We are seeing more seasonality adjustments fun and games from the US Department of Labor. The drop in the initial jobless claims was so large, it looks suspicious. Lee Adler has a detailed write-up (here) on seasonality adjustments following last Friday’s employment report (discussed here – and yes, the post contains all sorts of Bloomberg charts). The premise is that this drop actually happened earlier (which explains the sharp decline in the unemployment rate last week) and is only now showing up in the numbers. Either way, it is certainly a welcome development for the US economy.
|US DoL Initial Jobless Claims|
Nevertheless there is considerable confusion and a healthy dose of skepticism in the investment community around this claims number. Is it possible that claims from a large state were misreported or not included altogether?
Michael Block (Phoenix Partners) : All of these Illinois jokes aside, given the size of the drop in claims, the thought is that California was omitted from the data.
A Reuters story hints at something similar as well.
Reuters: – A Labor Department analyst said seasonal factors had predicted a very large increase in claims last week, which he said would be typical for the first week of the quarter. Unadjusted claims did rise, but far less than expected, resulting in the sharp drop in the seasonally adjusted figure.
He noted that one state reported a decline in claims last week when a rise had been expected. No states had been estimated for the report, he said.
“We will likely see some payback in the claims data reported next week. But through this potential volatility, it does look like the trend in the claims is improving somewhat,” said Daniel Silver, an economist at JPMorgan.
California, given its large population and past “massive swings” in its claims data, was probably the state that caused the sharp drop in the seasonally adjusted figure, Silver said.

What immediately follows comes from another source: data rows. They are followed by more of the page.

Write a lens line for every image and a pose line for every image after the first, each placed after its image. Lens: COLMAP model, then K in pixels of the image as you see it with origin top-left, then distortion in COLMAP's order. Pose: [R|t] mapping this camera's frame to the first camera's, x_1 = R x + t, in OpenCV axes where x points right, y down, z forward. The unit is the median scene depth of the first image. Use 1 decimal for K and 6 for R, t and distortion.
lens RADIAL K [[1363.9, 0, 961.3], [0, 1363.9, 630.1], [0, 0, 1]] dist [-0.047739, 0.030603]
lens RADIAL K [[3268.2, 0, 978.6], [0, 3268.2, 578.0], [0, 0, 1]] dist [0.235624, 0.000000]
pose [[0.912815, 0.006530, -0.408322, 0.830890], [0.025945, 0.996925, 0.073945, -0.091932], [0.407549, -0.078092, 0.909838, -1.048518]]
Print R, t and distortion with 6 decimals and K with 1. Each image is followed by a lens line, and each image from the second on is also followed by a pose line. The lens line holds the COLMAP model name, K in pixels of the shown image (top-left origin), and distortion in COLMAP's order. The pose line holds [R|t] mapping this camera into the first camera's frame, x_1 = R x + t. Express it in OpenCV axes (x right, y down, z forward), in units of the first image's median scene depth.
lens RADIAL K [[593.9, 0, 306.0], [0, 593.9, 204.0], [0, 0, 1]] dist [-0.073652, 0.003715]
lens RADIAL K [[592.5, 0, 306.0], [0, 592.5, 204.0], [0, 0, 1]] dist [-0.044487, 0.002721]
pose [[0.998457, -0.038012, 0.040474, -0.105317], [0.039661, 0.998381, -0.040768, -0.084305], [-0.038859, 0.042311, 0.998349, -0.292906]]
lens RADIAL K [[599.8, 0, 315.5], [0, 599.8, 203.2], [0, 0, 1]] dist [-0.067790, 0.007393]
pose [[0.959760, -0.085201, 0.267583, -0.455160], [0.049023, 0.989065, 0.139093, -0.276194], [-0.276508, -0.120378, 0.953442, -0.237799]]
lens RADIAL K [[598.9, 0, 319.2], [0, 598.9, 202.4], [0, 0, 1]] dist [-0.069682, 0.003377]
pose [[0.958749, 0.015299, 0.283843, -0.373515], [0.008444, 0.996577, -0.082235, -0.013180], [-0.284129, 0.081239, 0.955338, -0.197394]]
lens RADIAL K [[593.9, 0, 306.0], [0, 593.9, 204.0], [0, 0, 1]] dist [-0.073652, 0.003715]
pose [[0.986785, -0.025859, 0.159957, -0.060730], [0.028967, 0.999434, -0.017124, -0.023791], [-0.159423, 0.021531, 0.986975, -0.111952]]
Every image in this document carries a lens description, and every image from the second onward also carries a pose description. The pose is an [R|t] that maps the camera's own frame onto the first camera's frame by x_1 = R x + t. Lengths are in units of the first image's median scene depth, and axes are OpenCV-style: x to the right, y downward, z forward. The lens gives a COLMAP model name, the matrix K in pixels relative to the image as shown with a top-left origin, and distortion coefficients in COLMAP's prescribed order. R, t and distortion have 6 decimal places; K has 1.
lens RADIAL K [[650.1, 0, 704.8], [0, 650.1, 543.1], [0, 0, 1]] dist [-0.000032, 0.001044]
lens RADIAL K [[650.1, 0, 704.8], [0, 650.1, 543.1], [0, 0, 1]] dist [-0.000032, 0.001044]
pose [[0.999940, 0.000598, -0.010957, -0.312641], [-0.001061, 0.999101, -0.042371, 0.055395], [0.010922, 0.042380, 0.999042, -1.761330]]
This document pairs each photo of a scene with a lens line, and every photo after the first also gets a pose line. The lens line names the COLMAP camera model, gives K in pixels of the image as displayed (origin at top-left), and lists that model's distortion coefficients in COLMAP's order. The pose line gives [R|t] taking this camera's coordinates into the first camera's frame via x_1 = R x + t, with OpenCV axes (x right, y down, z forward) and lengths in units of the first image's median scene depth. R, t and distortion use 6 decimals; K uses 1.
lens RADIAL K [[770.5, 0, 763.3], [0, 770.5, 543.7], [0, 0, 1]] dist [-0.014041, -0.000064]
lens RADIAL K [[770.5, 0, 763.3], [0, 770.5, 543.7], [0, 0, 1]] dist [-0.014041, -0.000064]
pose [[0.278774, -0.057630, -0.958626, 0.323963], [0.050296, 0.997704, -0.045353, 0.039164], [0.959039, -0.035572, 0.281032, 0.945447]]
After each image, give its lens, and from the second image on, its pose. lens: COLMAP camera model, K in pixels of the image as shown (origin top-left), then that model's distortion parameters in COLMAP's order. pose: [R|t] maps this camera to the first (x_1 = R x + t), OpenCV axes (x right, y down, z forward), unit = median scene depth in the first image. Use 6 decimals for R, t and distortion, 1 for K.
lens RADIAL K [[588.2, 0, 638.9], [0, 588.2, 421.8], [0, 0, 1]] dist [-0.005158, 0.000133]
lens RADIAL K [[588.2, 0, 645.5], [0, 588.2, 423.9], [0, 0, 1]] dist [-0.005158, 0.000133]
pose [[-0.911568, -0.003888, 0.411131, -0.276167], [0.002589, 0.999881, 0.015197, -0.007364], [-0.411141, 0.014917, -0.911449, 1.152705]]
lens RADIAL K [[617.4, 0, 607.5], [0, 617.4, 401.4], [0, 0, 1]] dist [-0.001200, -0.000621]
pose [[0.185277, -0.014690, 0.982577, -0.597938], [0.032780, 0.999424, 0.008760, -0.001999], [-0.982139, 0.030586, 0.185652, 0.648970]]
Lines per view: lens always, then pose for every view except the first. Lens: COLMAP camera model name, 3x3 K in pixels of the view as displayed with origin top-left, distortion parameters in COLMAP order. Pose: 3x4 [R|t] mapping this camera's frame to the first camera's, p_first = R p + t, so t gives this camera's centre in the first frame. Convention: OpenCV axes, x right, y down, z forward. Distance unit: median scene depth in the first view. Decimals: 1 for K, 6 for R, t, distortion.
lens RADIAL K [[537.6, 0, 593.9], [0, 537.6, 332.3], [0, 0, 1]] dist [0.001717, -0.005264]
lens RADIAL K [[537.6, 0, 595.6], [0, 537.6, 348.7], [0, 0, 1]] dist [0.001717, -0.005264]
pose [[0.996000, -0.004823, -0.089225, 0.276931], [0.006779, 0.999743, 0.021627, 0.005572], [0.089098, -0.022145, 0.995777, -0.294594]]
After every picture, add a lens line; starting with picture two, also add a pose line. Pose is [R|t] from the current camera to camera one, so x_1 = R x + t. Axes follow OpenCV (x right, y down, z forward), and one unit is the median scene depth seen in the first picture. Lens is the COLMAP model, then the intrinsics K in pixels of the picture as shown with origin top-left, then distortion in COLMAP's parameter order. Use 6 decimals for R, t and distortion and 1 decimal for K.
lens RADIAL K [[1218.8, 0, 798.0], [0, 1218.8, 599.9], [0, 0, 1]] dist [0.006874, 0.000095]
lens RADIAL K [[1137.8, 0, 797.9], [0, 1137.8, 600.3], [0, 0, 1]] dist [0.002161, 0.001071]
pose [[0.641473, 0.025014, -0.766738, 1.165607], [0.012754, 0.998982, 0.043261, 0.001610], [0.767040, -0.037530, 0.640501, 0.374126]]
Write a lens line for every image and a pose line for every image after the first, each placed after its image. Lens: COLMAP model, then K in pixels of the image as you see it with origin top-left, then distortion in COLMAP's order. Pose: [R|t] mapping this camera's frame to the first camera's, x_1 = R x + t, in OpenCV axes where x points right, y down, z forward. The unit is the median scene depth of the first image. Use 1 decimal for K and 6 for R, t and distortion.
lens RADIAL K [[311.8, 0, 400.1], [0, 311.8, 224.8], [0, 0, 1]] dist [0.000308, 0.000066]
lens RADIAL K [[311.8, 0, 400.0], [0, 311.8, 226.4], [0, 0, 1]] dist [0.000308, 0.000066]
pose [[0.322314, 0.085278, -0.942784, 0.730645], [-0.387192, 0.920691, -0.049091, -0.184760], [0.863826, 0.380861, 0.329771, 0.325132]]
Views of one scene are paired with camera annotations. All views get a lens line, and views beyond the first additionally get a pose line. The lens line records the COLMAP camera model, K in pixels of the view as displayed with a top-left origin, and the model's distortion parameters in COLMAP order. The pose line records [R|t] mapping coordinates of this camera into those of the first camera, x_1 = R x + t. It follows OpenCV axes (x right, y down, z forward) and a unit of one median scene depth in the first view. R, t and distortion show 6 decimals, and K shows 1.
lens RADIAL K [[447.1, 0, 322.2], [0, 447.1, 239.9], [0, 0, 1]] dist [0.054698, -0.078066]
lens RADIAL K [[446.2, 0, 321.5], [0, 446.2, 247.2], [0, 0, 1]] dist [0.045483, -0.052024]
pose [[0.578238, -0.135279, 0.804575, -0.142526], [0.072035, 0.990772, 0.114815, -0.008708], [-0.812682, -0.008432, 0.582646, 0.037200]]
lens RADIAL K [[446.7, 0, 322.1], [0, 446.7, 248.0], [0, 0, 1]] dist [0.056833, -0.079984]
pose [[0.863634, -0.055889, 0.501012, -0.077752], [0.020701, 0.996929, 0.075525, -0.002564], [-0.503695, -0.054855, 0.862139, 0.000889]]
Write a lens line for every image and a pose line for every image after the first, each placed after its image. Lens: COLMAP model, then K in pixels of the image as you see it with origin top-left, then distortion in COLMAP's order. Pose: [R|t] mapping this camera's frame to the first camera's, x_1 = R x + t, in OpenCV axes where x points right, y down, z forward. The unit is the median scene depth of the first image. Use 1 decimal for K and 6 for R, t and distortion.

Later in the day the Labor Department attempted to clear some of this confusion:
FoxBusiness: – Later Thursday, another Labor Department spokesman issued a statement in effort to clarify what the agency described as “confusion” over the data. The latter statement seemed to refute the department’s earlier explanation.
“The decline in claims this week was driven by smaller than expected increases in most states and because of drops in claims in a number of states where we were expecting an increase,” the statement said. “No single state was responsible for the majority of the decline in initial unemployment insurance claims.”
Of course rumors of a conspiracy to cook the numbers continue to persist, particularly as we near the VP debate (tonight). It’s not clear however how that would help the Obama camp, given more presidential debates coming in weeks that follow. Surely any improper adjustments will reverse themselves over the next month.
KPCC (Southern California): – The most recent government jobs report, for September, saw the national unemployment rate fall to 7.8 percent, setting off a flurry of conspiracy tinged speculation that the Obama administration had somehow cooked the numbers, after the President fared poorly in his first debate with GOP challenger Mitt Romney.
The claims number, coming on the same day as the Vice-Pesidential debate, will probably get the same treatment.
And then there is anecdotal evidence that some large US farms, who have been unusually busy with an early harvest due to the summer drought, have picked up some extra help – reducing some of the jobless claims in the process.
Whatever the case, if this decline is indeed real and permanent, it could signal a turning point in the US recovery. It’s amazing how the Fed can fix the US employment situation in a month with the magic wand of QE (which is of course what they will ultimately claim). Many economists however remain skeptical.